Yakuza 0 Review; Goofy, Absurd, But Tame in its Approach
Yakuza has been with PlayStation for a long time and admittedly, it is one of the most underrated franchises we have in the industry. Of course, it isn’t for everyone but we can agree that Yakuza deserves more attention, especially, in the west.
With the release of Yakuza 0, developers are once again trying to take another crack at the western market. Yakuza 0 takes the 3D beat-em-up franchise back in time. It is a prequel to the main series and is pitched as the perfect one to jump in for newcomers.
Yakuza 0 Review
Yakuza 0 takes you back to the early days of Kazuma Kiryu, to the time where his story began and kicked off a series of unfortunate events. The main story is split into two as the game not only tells you the story of Kiryu but we also dig into the life to Majima, ex Yakuza who is looking to get back in the game.

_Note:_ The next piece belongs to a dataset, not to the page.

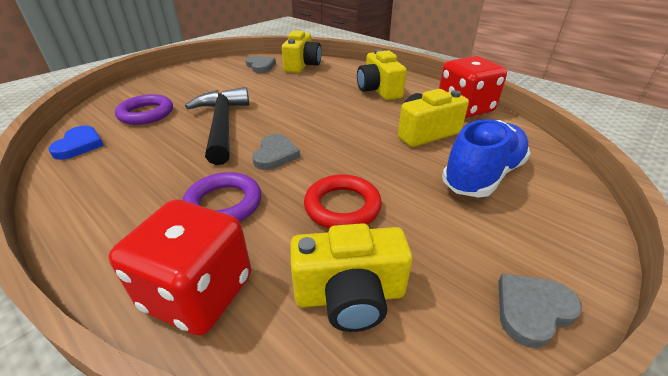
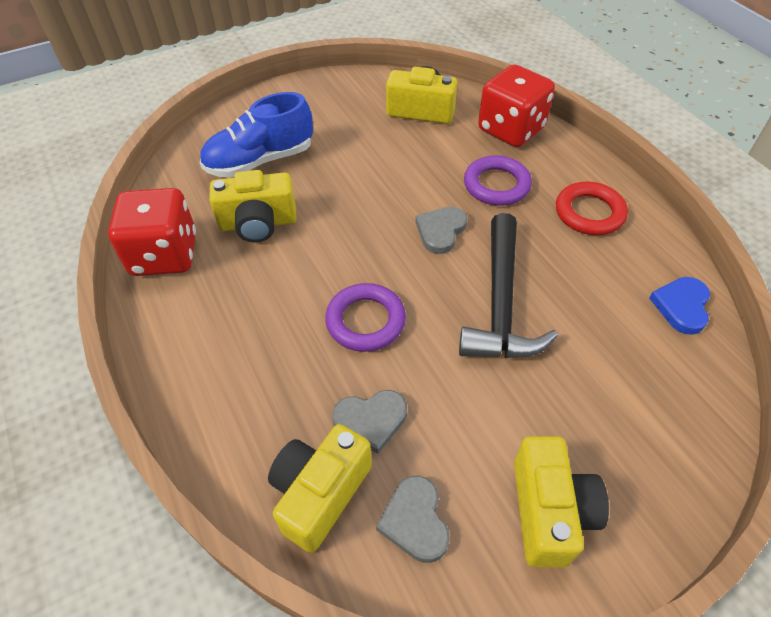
camera: 160 degrees left, 15 degrees up
(146, 114) = (620, 365): purple ring -> purple ring (365, 321)
(342, 206) = (398, 161): red ring -> red ring (589, 213)
(378, 90) = (238, 335): yellow camera -> yellow camera (549, 511)
(532, 310) = (328, 86): grey heart -> grey heart (371, 420)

You play as Kiryu and Majima at different points of the game who are free to explore their own districts during the 1980s Japan. The entire area is open to you so feel free to explore at your leisure.
While Yakuza-ing is the main purpose of the game, that’s not all it offers. Entertainment, eateries, arcade games and Karaoke are just some of the fun things you can do besides killing. Each district you are dropped in has its own interest points but there are too many similarities that’ll kill the curious explorer inside you.
Where Grand Theft Auto’s open world feels like meaningless scenery on occasion, Yakuza’s semi-linear approach to its world results in smaller but denser spaces for the players to navigate. But the grimy details of each building and neighborhood overwhelm your eyes and if you are new to the series, it will take some time to get used to the look and feel of this game.
Yakuza 0 tried to pull-off a GTA V-like character system to tell the story but in the beginning switching between characters is rigidly handheld. You enjoy the game more once Yakuza 0 allows you to switch characters at will.
Yakuza 0 is a soap opera melodrama that splits itself into two unrelated stories of redemption. Both characters end up taking on the racketeers they once worked for. Both are unaware of the other’s existence but at one point in the game, their objectives meet.
Side missions are as crazy as one hopes to see in a Yakuza game but overall the level of lunacy of this one particular Yakuza game is a bit toned down. Yakuza 0 is outlandish, legitimately hilarious, and does its best to stay true to what Yakuza represents.
The main missions are more together compared to the side activities that represent classic Yakuza absurdity. Cheezy villains, cheesy dialogues, and melodramatic cut-scenes define Yakuza 0.
What’s refreshing to me is that there is nothing that you need to know before playing Yakuza 0. It is a true prequel that makes no mention of future events and contains itself within its boundaries beautifully.
3D brawler gameplay is once again at the core of Yakuza. A Rang of different combative opportunities are at your disposal with unique fighting styles, weapons, upgrades etc.
Majima and Kiryu have their own three different unique fighting styles. You are free to switch between styles mid-fight which helps spice things up. There are different combo styles you can try but eventually, all of them start to feel played out and you end up using the same moves for the remainder of the game, not putting in any effort to mix it up.
There are little input options for offensive and defensive actions which limit your movements. The good news is that fighting styles can be upgraded once you work through the skill tree. Unlocking skills require money or training with NPCs you come across in the game.
Upgrades help add more flavor to the combat system and make it more interesting. However, in the end, it is all about button-mashing fun and Yakuza 0 perfectly delivers it. The upgrades are meaningful and impact the combat system to increase the efficiency of your combat styles.
Money plays a major role in the game and during the later part of Yakuza 0 both characters will find themselves running their own businesses. Beating the money out of enemies is a great option if you wish to farm money.
The business management system is easy to understand but money can also come from chapter completion bonuses, perks, and side missions. Random NPCs can offer a variety of side quests that are less about gameplay and more about sub-narratives. Usually, there is one or two fighting situations but most of the time you will find yourself engaging in dialogue.
It can become tiresome but what keeps you going are the rewards. Spending time playing mini-games online or in local multiplayer revitalizes your interest in the game world.
Main campaign’s theatricality is engrossing but activities outside of the main story fail to keep you hooked for a prolonged period of time. Side missions are meant to play supporting roles but Yakuza 0 side missions aren’t winning any awards for their performance.
Thus, replayability becomes an issue for Yakuza 0. While the game may be pitched as the perfect point to jump in, we aren’t sure if it is. There isn’t much Yakuza-ing to do in this one and most of your time is spend taking them on rather than being one yourself.
So if you are looking to know what it feels like to be a Yakuza, 0 may not satisfy. It seems developers intentionally tamed and toned down some of the elements that made numbered Yakuza games great, especially the main campaign (which still manages to keep you interested).